This year’s recipient of the MAS Peter Duncumb Award for Excellence in Microanalysis, Jim Bentley is a consultant with Microscopy and Microanalytical Sciences, Oak Ridge, Tennessee. He was born and grew up in Tipton, Staffordshire, England in the heart of what is known as the Black Country. He attended Tipton Grammar School and following a B.Sc. in Physics (1970) from Salford University and a M.Sc. in Physics of Solids (1971) from Birmingham University, he received a Ph.D. in Physical Metallurgy and Science of Materials (1974), also from Birmingham University, for transmission electron microscopy (TEM) of neutron-irradiated molybdenum. He was a research staff member in the Metals and Ceramics (later Materials Science and Technology) Division of Oak Ridge National Laboratory (ORNL) from 1974 to 2010, serving periods as task leader and group leader.
Most of Jim’s career has involved wide-ranging applications of analytical transmission electron microscopy (AEM) in materials science. At ORNL, he initially worked on TEM of neutron irradiated V and Mo alloys, but soon became involved in fledgling AEM, especially instrumental modifications to help mitigate the hole count and improve X-ray energy-dispersive spectroscopy (EDS) of precipitates and segregation in stainless steels and other alloys. Jim eagerly adopted electron energy-loss spectroscopy (EELS), using core-loss intensities to measure compositions. He developed log-polynomial EELS background fitting to enable quantitative analysis of transition metal borides.
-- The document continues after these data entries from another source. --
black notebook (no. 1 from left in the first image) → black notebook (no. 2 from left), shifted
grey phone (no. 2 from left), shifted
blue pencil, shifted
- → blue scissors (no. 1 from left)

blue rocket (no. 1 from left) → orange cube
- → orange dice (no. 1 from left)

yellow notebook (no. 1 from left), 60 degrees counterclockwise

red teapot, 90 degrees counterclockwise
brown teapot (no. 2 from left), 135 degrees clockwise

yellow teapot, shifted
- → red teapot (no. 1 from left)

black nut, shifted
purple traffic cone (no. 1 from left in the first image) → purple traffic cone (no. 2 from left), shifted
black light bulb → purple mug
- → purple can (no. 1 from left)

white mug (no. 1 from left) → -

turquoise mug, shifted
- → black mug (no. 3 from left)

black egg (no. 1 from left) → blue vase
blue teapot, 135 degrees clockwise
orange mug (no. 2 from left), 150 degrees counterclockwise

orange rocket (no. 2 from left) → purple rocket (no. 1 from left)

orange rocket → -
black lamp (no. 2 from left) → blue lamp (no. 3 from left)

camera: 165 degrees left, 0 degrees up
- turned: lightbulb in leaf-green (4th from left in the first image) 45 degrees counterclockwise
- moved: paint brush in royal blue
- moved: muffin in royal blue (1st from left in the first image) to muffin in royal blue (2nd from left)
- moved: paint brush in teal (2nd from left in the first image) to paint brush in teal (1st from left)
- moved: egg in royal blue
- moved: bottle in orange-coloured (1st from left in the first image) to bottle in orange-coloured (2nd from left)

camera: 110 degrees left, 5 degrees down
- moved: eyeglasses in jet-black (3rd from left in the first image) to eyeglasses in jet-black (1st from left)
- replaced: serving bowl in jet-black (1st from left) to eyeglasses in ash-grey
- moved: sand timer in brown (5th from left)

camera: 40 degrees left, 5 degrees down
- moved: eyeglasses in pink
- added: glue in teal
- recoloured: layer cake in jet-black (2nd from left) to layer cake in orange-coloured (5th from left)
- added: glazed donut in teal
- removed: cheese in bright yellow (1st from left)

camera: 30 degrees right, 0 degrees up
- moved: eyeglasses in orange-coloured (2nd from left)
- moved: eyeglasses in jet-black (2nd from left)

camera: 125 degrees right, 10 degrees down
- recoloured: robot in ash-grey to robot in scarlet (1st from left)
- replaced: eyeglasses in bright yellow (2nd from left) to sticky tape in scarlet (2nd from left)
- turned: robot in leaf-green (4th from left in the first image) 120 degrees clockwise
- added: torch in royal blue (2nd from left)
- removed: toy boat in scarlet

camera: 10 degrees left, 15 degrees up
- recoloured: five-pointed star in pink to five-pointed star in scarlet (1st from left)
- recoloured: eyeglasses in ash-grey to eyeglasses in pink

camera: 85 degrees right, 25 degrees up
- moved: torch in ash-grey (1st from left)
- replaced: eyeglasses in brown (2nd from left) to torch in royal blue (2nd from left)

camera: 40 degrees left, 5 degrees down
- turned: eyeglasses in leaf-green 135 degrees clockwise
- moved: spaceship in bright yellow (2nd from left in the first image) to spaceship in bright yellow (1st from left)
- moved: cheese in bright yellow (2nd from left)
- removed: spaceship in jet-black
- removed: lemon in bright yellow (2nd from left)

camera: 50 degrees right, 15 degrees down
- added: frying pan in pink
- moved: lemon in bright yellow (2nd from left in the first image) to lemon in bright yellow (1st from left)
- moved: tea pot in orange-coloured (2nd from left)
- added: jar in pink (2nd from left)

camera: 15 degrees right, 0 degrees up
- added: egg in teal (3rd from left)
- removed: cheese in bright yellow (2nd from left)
In the early 1980s, as group leader, Jim greatly expanded the collaborative research efforts of ORNL’s Shared Research Equipment (SHaRE) Program and established an effort on atom probe field ion microscopy (APFIM) with a view to developing 3D atom probe analysis, now known as atom probe tomography (APT). SHaRE and APT remain important activities at ORNL nearly 30 years later. In the mid-to-late 1990s, Jim established two new tools for compositional mapping that became core capabilities of the SHaRE facility – energy-filtered TEM (EFTEM) and simultaneous EDS and EELS spectrum imaging with a FEG-(S)TEM. Quantitative composition mapping with core-loss EFTEM had few practitioners in the mid-1990s but Jim successfully applied it to interfaces in metals, ceramics, and semiconductors by selecting optimum acquisition parameters and developing new procedures such as the 4-window method to deal with overlapping edges such as O-K and Cr-L23. His most extensive applications of EFTEM elemental mapping have been to thin-film magnetic recording media for computer hard disks and to nanoclusters in nanostructured ferritic alloys.
Jim also made significant contributions with EFTEM plasmon imaging and valence-state mapping, site occupancies in intermetallic alloys by ALCHEMI with corrections for ionization delocalization, reflection-mode imaging and analysis (REM and REELS), including high-temperature in-situ annealing of ceramics, and HAADF STEM imaging of metallic nanoparticles.
Jim received the1975 Thomas Turner Medal from Birmingham University, two ORNL Technical Achievement Awards, and five MSA poster awards. Jim served as MSA Awards Committee Chair and as MSA Program Chair for the hugely successful fiftieth-anniversary meeting in Boston in 1992. He became an (inaugural) MSA Fellow in 2009. Jim has served as a MAS Tour Speaker (2000-2001) and MAS Director (2009-2011). He is well known for mentoring numerous students and postdocs, especially through SHaRE collaborative research.